• Requirement: Copy out, word for word, everything from the line containing "การเก็บรักษาและระยะเวลาในการเก็บรักษา" down to the line containing "เรามีการจัดเก็บข้อมูลส่วนบุคคลดังนี้", with both of those lines included.

• Extracted information:
:::::

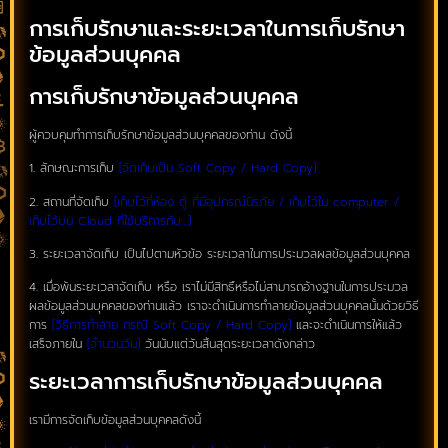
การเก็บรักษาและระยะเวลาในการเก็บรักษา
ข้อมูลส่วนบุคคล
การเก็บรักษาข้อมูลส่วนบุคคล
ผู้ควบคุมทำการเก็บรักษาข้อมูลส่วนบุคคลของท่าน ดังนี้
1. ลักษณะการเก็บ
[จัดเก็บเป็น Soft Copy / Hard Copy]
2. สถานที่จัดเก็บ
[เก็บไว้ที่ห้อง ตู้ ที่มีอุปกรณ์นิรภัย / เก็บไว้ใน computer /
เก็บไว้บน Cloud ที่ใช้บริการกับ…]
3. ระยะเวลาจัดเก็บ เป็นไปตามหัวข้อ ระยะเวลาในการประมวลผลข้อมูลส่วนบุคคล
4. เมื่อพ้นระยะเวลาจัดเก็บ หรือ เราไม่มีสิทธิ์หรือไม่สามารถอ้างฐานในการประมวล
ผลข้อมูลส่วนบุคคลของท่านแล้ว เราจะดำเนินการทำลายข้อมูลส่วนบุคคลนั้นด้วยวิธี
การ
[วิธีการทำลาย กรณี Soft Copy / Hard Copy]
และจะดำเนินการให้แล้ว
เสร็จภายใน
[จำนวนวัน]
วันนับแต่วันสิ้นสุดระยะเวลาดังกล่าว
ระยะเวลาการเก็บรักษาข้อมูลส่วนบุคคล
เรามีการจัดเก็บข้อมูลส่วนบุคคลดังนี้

:::::

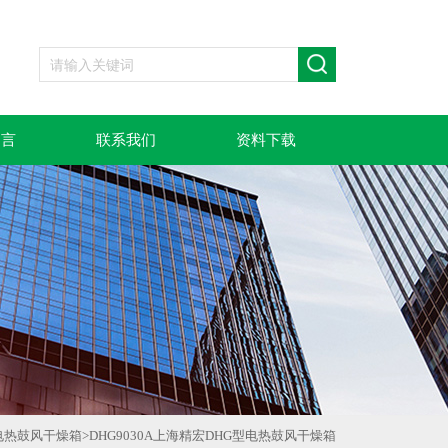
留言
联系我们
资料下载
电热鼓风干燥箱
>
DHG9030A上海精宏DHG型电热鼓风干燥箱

:::::

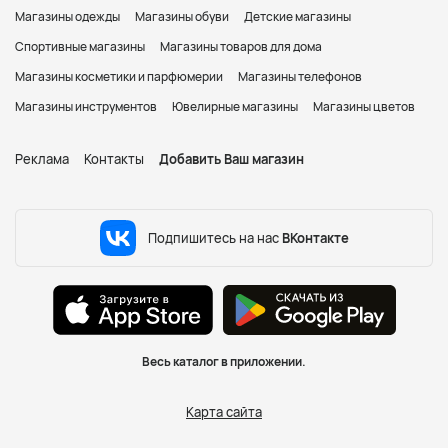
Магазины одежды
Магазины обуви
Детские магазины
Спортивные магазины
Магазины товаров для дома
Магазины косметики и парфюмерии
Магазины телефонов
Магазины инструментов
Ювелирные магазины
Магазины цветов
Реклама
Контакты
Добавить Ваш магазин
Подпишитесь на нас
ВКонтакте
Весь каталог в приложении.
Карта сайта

:::::

• Exercise answer:
การเก็บรักษาและระยะเวลาในการเก็บรักษา
ข้อมูลส่วนบุคคล
การเก็บรักษาข้อมูลส่วนบุคคล
ผู้ควบคุมทำการเก็บรักษาข้อมูลส่วนบุคคลของท่าน ดังนี้
1. ลักษณะการเก็บ
[จัดเก็บเป็น Soft Copy / Hard Copy]
2. สถานที่จัดเก็บ
[เก็บไว้ที่ห้อง ตู้ ที่มีอุปกรณ์นิรภัย / เก็บไว้ใน computer /
เก็บไว้บน Cloud ที่ใช้บริการกับ…]
3. ระยะเวลาจัดเก็บ เป็นไปตามหัวข้อ ระยะเวลาในการประมวลผลข้อมูลส่วนบุคคล
4. เมื่อพ้นระยะเวลาจัดเก็บ หรือ เราไม่มีสิทธิ์หรือไม่สามารถอ้างฐานในการประมวล
ผลข้อมูลส่วนบุคคลของท่านแล้ว เราจะดำเนินการทำลายข้อมูลส่วนบุคคลนั้นด้วยวิธี
การ
[วิธีการทำลาย กรณี Soft Copy / Hard Copy]
และจะดำเนินการให้แล้ว
เสร็จภายใน
[จำนวนวัน]
วันนับแต่วันสิ้นสุดระยะเวลาดังกล่าว
ระยะเวลาการเก็บรักษาข้อมูลส่วนบุคคล
เรามีการจัดเก็บข้อมูลส่วนบุคคลดังนี้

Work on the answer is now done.